The patient’s rapid improvement after the administration of IVIG, the elevated serum ferritin of 625 µg/L, and lack of adequate response to blood transfusion support the diagnosis of HLH. Hemolysis secondary to G6PD deficiency was not considered because G6PD deficiency patients usually have ample response to blood transfusion. Additionally, there was no evidence of hemolysis in the patient’s laboratory investigations. A direct Coombs test was negative which excluded the diagnosis of autoimmune hemolytic anemia. Moreover, an indirect Coombs test was also negative which excluded RBC incompatibility. The patient was offered a bone marrow biopsy to confirm the diagnosis of HLH. However, it was not performed due to the patient’s condition and refusal of the procedure.

Discussion

The diagnosis of HLH is a difficult one to make. Currently, the most widely accepted criteria for diagnosing both primary and secondary HLH is not based on well-validated data or clinical experience but rather on the inclusion criteria of a single clinical trial (NCT00426101) conducted in 2004. The study’s population consisted solely of pediatric patients with the majority having primary HLH. Therefore, these criteria were not designed to diagnose secondary HLH in adults [5].

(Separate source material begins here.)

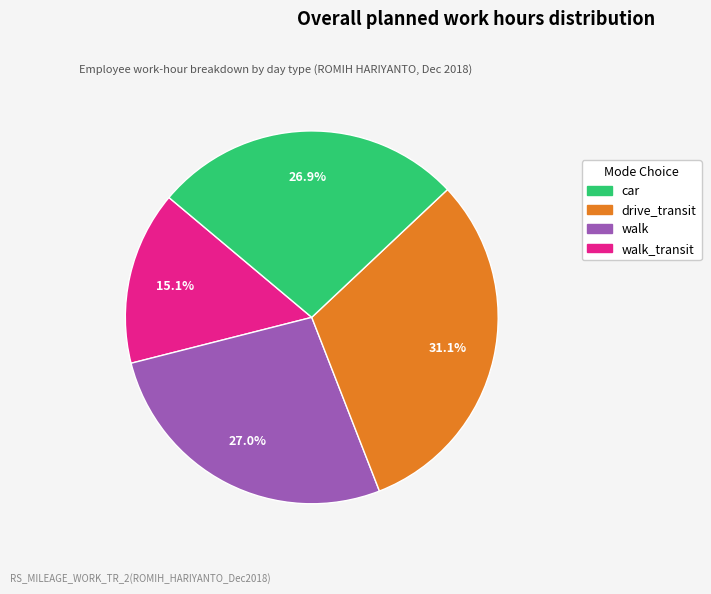

Count the number of slices in the pie.

4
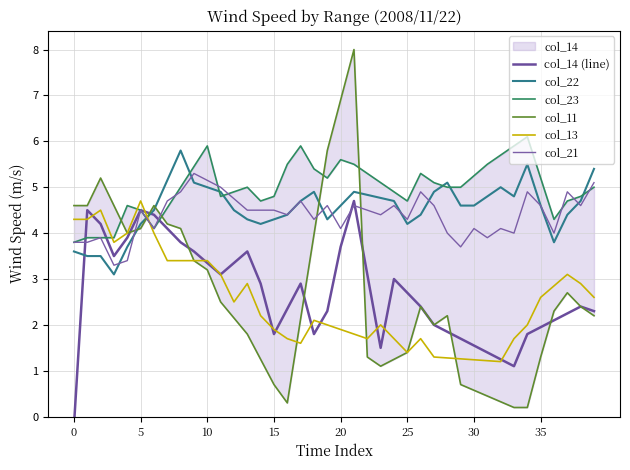

What is the highest value of the col_13 series?

4.7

While very few cases of HLH secondary to trauma have been reported, Erdoğan et al. reported the case of a six-year-old patient who suffered head trauma after an out-of-car traffic accident and developed secondary HLH with a presentation more closely matching the 2004 HLH criteria [7]. This can be attributed to the criteria’s original design [5].

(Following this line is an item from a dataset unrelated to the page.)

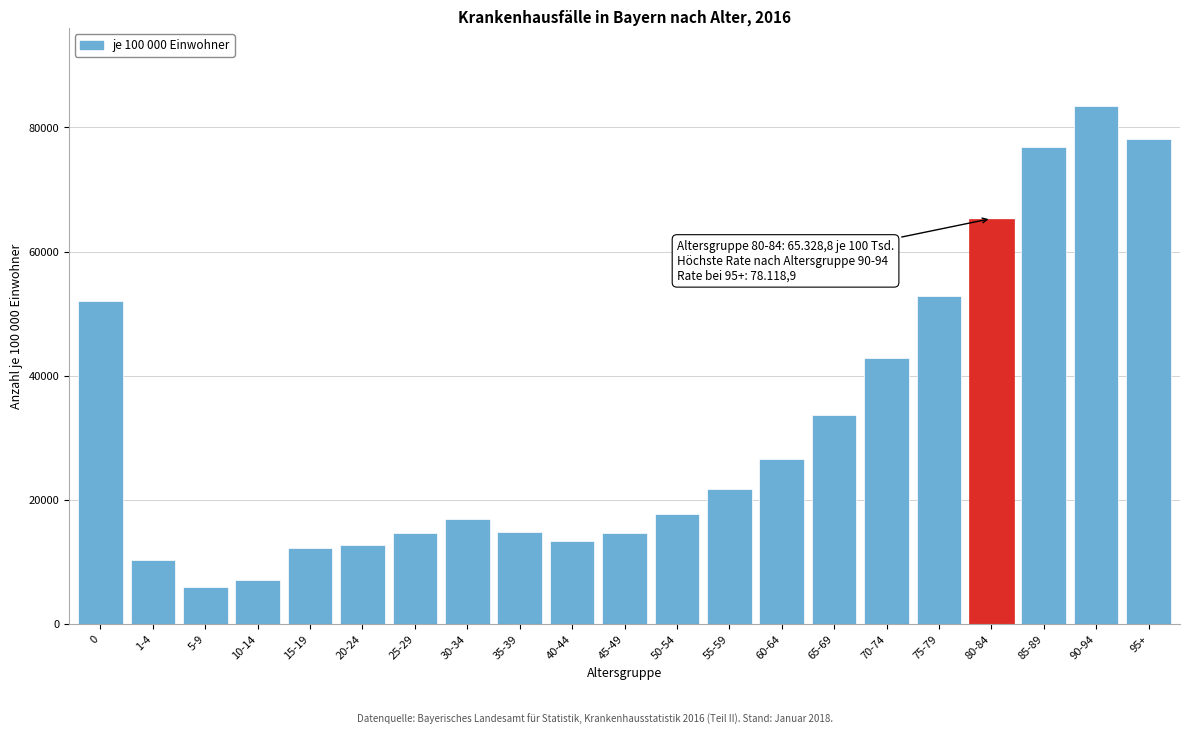

The value at 0 is 82919.9. True or false?

False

Histopathological studies are crucial for diagnosing HLH. However, it was technically difficult to perform a bone marrow biopsy for our patient due to his multiple trauma sites. Therefore, the diagnosis was made based on the patient’s clinical background and his response to IVIG which supported our suspicion.

Trauma has been previously found to be a cause of T cell anergy. This T cell anergy has been found to contribute to unopposed monocyte activation because anergic T cells do not produce inhibitory interleukin (IL)-4, IL-10, or IL-13 [8]. This aberrant monocyte activation may be a contributing factor to the development of HLH in these patients.

Because secondary HLH is a challenging diagnosis to make, delaying the initiation of therapy until diagnostic criteria are met may affect the patient’s prognosis poorly [6,9]. One of the difficulties, such as in this case report, is obtaining a bone marrow biopsy; therefore, treatment should not be delayed while awaiting a trauma patient to be fit for a bone marrow biopsy.

While there is no clear guideline for treating secondary HLH in adults, the general goal of treatment is to suppress the hyperinflammatory process, typically with a combination of the following: corticosteroids, IVIG, or IL-1 receptor antagonist [10-12]. In our patient, due to the detrimental effects of corticosteroids on wound and bone healing, treatment consisted solely of IVIG, and an excellent response was seen [13,14].

Conclusions

There is an extremely limited number of reported cases of secondary HLH post-trauma in adults. This article aims to build upon the available literature and to set forth the features of a possible presentation of post-traumatic secondary HLH in adults. Secondary HLH in adults is a rare disease with no reliable and validated clinical criteria for diagnosis. The gap in knowledge regarding secondary HLH in adults extends further into the management of the disease where only limited guidelines are available.